___ PROVIDED DATA ___
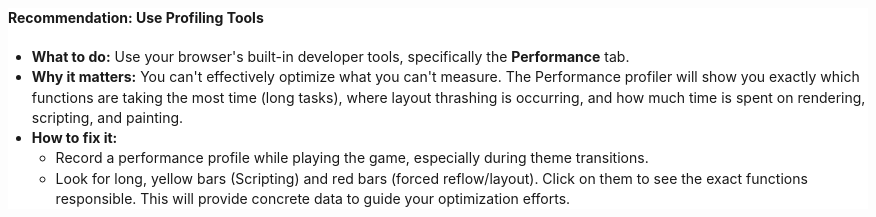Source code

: #### **Recommendation: Use Profiling Tools**
-   **What to do:** Use your browser's built-in developer tools, specifically the **Performance** tab.
-   **Why it matters:** You can't effectively optimize what you can't measure. The Performance profiler will show you exactly which functions are taking the most time (long tasks), where layout thrashing is occurring, and how much time is spent on rendering, scripting, and painting.
-   **How to fix it:**
    -   Record a performance profile while playing the game, especially during theme transitions.
    -   Look for long, yellow bars (Scripting) and red bars (forced reflow/layout). Click on them to see the exact functions responsible. This will provide concrete data to guide your optimization efforts.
___
TASK GOAL:
Each entry above must be repeated word for word, minus its images.

EXERCISE RESULT:
Source code

: #### **Recommendation: Use Profiling Tools**
-   **What to do:** Use your browser's built-in developer tools, specifically the **Performance** tab.
-   **Why it matters:** You can't effectively optimize what you can't measure. The Performance profiler will show you exactly which functions are taking the most time (long tasks), where layout thrashing is occurring, and how much time is spent on rendering, scripting, and painting.
-   **How to fix it:**
    -   Record a performance profile while playing the game, especially during theme transitions.
    -   Look for long, yellow bars (Scripting) and red bars (forced reflow/layout). Click on them to see the exact functions responsible. This will provide concrete data to guide your optimization efforts.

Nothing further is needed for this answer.